CLINTON: One candidate will continue the war and keeping troops in Iraq indefinitely. One candidate only says he will end the war. And one candidate is ready, willing and able to end the war.

OBAMA: The person you want answering the phone at 3:00 a.m. is the person who has read the intelligence reports, who is asking the tough questions about why we want to invade a country like Iraq that had nothing to do with 9/11. You want to have somebody who has good judgment.

And there's only one out of the remaining candidates who qualifies on that front.


BROWN: With me again, senior political correspondent Candy Crowley and Baghdad correspondent Michael Ware.

And, Candy, let me go to you on this. Here are the candidates differentiating themselves on the war in Iraq, but do the voters, do you think, really see a difference between the two of them? And I'm talking about the Democrats -- in terms of going forward, what they would do if elected?

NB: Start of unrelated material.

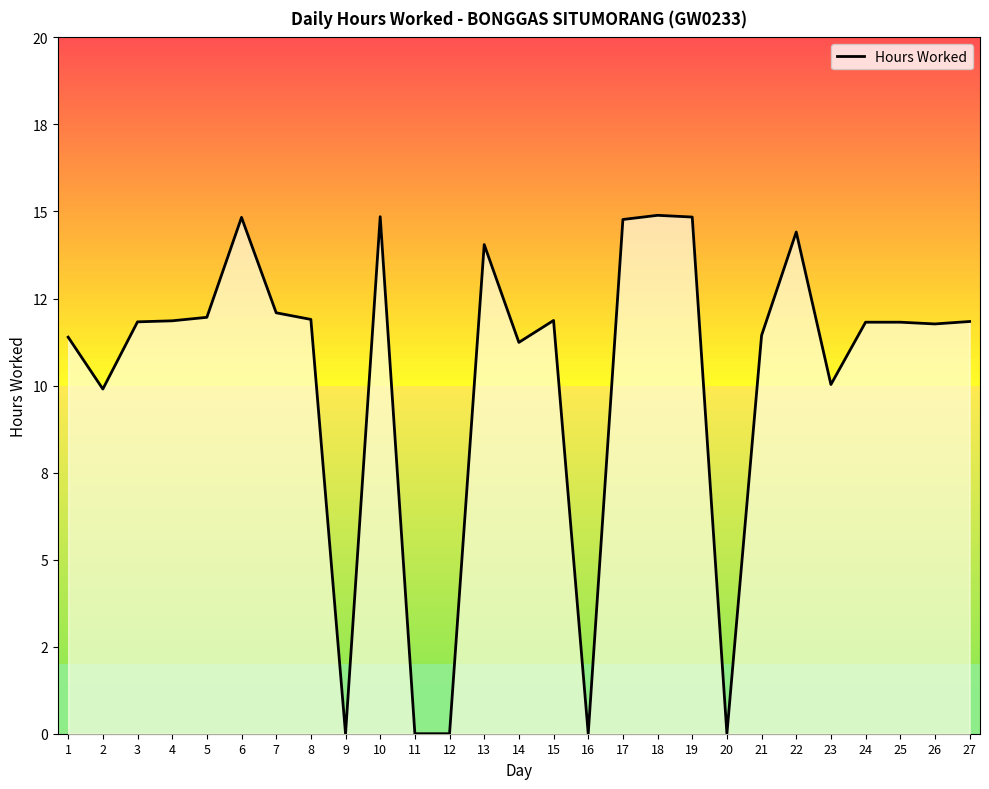

Rank the categories by value from lowest to highest.

9, 11, 12, 16, 20, 2, 23, 14, 1, 21, 26, 24, 25, 3, 27, 4, 15, 8, 5, 7, 13, 22, 17, 6, 19, 10, 18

CROWLEY: In terms of going forward, they don't. I think the Democratic Party, certainly those who came out in the primary season, made up their minds a while back that, no matter who they nominated -- and this was when Joe Biden was still in the race and Chris Dodd and Bill Richardson -- they made up their minds that all of these candidates would put the war on a sharply different path, towards an exit plan.

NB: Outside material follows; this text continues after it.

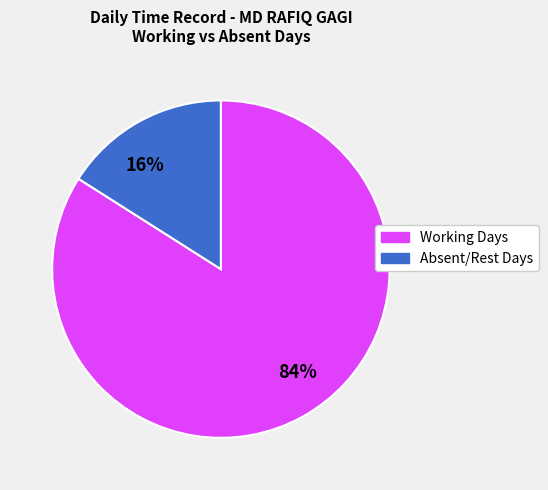

Count the number of slices in the pie.

2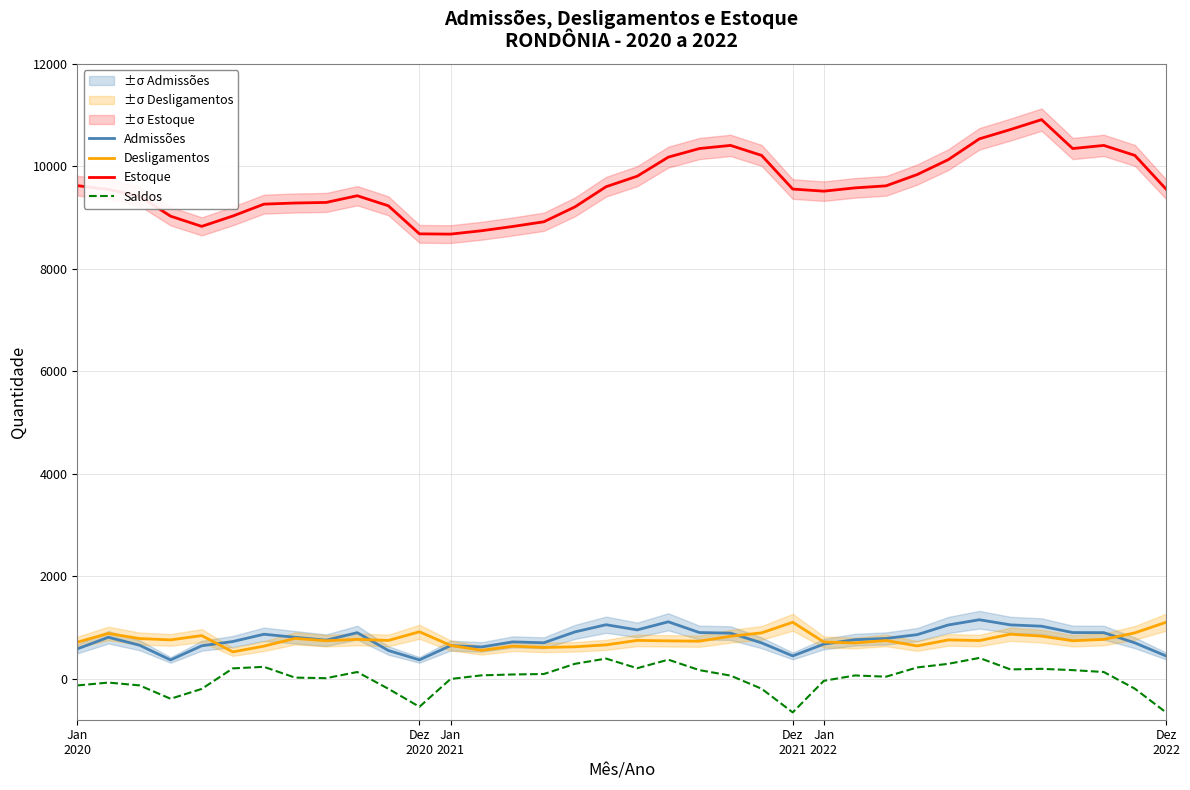

What is the minimum value for Admissões?

367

So, I think they made up their minds. Then, as you recall, Hillary Clinton, who had voted for the war, got a pretty tough start on her presidential campaign. She got booed a couple of times when she went before Democrats. But she was able to pivot, became an anti-war person out front. And now I think, basically, that particular issue has been put to rest.

The experience issue is something else, who's got the best experience to actually put this plan into action. But I think as far as the issue itself, most Democratic voters believe that either one of these candidates would get them out of Iraq.

BROWN: And, Michael, based on your experience on the ground there, if anybody's withdrawal plan were put into effect, what do you think happens?

WARE: Well, it depends on the nature of that withdrawal plan.

But, certainly, in the pure sense of what I think much of the Democratic base is hoping for, is simply an end to this war under any circumstances, there would be disaster of an unholy scale. I mean, really, there would be blood flowing. There would be regional proxy war. And that's something that I have noticed, for example, with Ambassador Ryan Crocker's testimony.

When he's been asked about what would be the consequences or what would happen if we withdrew too soon, he's not gone as far as, say, he did with us just a few weeks ago, where he said his grave concern is that you would see a regional proxy war develop in and around Iraq involving three of the world's richest oil reserves.

And what we're essentially talking about is a situation like Lebanon in the 1980s, with militia forces going against each other and infighting, all with foreign backers. And, really, that's what we're talking about, is a vacuum and what it will be filled with. And it will be filled with violence and it will be filled with the interests of many of America's adversaries.

BROWN: All right, Michael Ware for us, his expertise, along with Candy Crowley and her expertise from the campaign trail.

Thanks to both of you. Appreciate it.